On sent que le romancier est renseigné sur la question - l'idée du roman lui est venue après que des femmes lui ont fait des confidences à la suite de la parution de "Cendrillon". L'écriture d'Éric Reinhardt, long flux sans respiration (quasiment pas de retours à la ligne, même pour les dialogues), colle au sujet, ne laissant aucune chance de reprendre son souffle, de s'échapper, de prendre de la hauteur, à l'image Bénédicte Ombredanne, clouée à sa vie. Un récit hyperréaliste, au point qu'on a parfois l'impression d'un vrai témoignage, dont la lecture laisse une sensation de suffocation.

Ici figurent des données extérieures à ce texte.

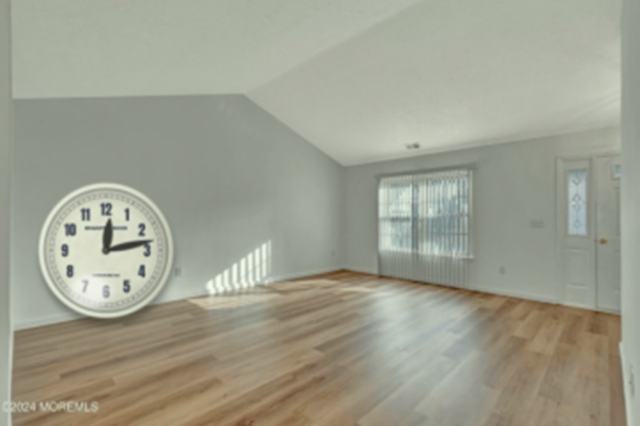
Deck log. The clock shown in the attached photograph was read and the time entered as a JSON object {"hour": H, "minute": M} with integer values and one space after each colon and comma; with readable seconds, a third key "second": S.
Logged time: {"hour": 12, "minute": 13}
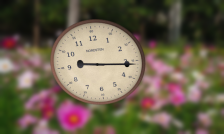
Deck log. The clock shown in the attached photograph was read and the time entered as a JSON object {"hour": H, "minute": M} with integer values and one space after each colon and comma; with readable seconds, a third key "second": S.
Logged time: {"hour": 9, "minute": 16}
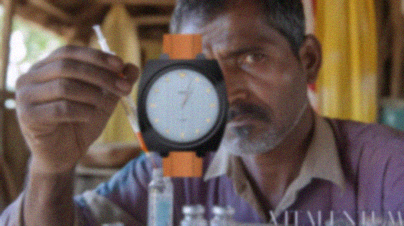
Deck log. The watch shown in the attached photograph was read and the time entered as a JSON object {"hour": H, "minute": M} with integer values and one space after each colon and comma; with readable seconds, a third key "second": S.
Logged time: {"hour": 1, "minute": 3}
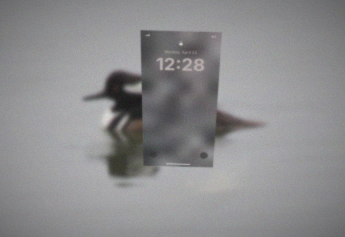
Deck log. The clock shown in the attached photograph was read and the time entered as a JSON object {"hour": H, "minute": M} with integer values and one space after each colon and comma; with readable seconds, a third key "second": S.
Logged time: {"hour": 12, "minute": 28}
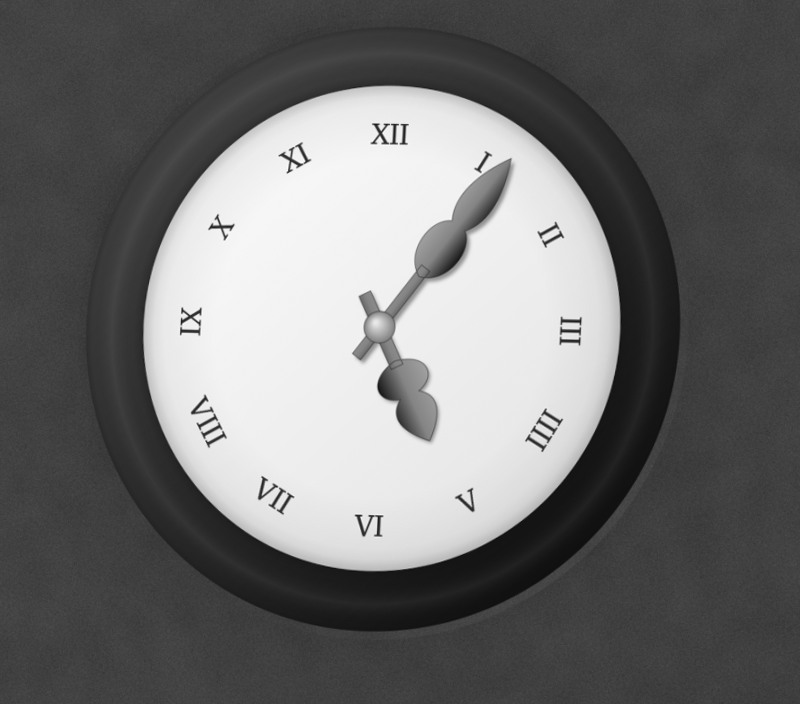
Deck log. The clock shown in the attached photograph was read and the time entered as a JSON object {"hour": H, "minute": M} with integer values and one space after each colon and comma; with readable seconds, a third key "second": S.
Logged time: {"hour": 5, "minute": 6}
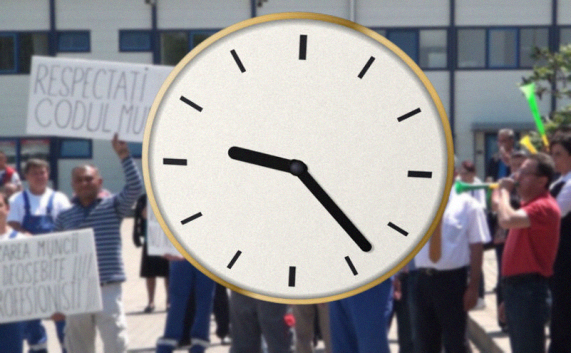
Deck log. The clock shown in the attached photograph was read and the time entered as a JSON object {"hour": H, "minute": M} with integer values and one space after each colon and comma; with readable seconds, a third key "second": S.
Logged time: {"hour": 9, "minute": 23}
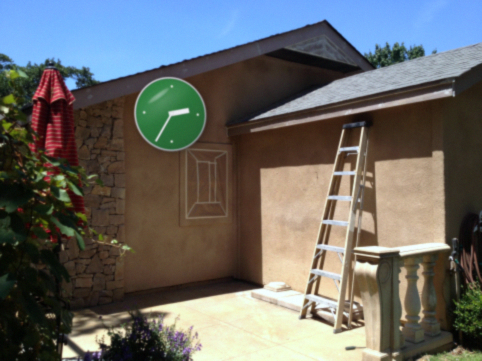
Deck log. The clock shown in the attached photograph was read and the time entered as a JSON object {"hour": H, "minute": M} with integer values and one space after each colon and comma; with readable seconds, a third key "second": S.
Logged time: {"hour": 2, "minute": 35}
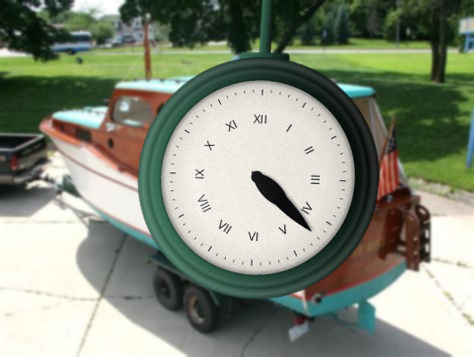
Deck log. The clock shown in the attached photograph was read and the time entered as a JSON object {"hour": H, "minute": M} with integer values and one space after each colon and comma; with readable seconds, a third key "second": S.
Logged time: {"hour": 4, "minute": 22}
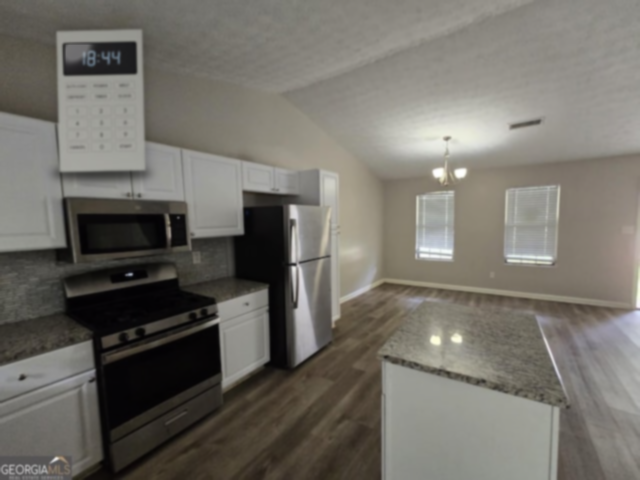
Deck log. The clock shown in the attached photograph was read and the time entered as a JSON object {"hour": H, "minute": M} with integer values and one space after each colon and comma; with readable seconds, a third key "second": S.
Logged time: {"hour": 18, "minute": 44}
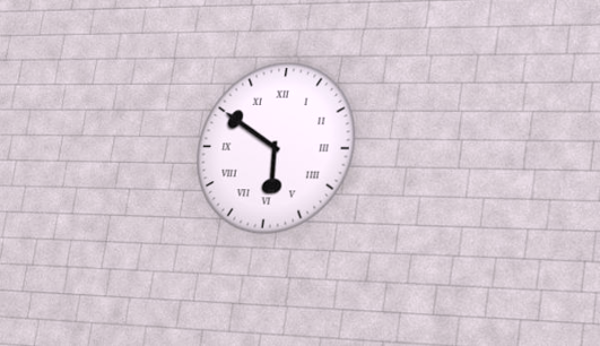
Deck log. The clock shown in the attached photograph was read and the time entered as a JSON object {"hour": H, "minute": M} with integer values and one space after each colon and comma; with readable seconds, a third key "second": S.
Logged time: {"hour": 5, "minute": 50}
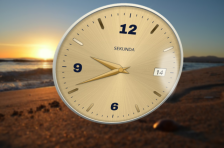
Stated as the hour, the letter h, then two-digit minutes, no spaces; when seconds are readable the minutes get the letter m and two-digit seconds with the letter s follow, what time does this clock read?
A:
9h41
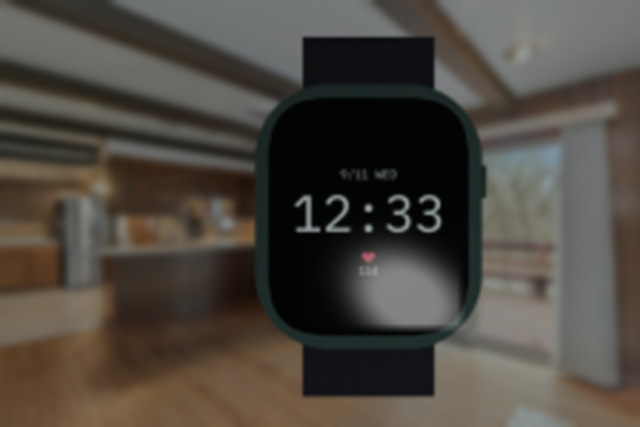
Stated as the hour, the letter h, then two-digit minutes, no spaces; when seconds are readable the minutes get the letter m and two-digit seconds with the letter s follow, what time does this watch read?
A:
12h33
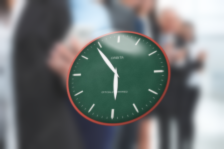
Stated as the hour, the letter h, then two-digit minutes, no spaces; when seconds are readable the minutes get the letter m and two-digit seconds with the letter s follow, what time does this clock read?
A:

Couverture de "L'amour et les forêts" (Gallimard) Éric Reinhardt
L'amour et les forêts Eric Reinhardt (Gallimard – 365 pages – 21,90 euros)

Extrait :
"A qui tu penses faire croire une chose aussi invraisemblable? À moi ? À moi ? Regarde-moi dans les yeux au lieu d'interroger la moquette, on croirait une demeurée. Ce n'est pas en adoptant cette attitude de contrition que tu vas t'en sortir, hypocrite, salope. Je n'y crois pas un instant à ton histoire de promenade dans les Vosges, je n'y crois pas un seul instant à ton histoire de panne d'essence, à ton histoire de soleil à savourer, à ton prétexte de faire le point. J'avais besoin de réfléchir ! J'avais besoin de faire le point, de prendre de la distance, de la hauteur ! Madame, pour réfléchir, elle a besoin de hisser ses infimes capacités intellectuelles au sommet du col de la Schlucht, sinon elle ne voit rien, elle n'a aucune visibilité sur son existence ! Faire le point ! On aura tout vu ! Parce que tu as besoin de réfléchir, de faire le point? Ta triste vie t'impose de réfléchir, de faire le point ? Madame n'est pas heureuse ? C'est son mari, c'est ça ? Son mari ne lui convient plus ? Il ne peut plus satisfaire ses besoins ? Ses besoins sexuels, ses besoins littéraires, ses besoins métaphysiques, ses besoins de vie radieuse et féérique, pour employer les adjectifs que madame affectionne ?"

Éric Reinhardt est né en 1965 à Nancy. Romancier et dramaturge, il est l'auteur de "Cendrillon" (Stock – 2007), "Le système Victoria" (Stock – 2011).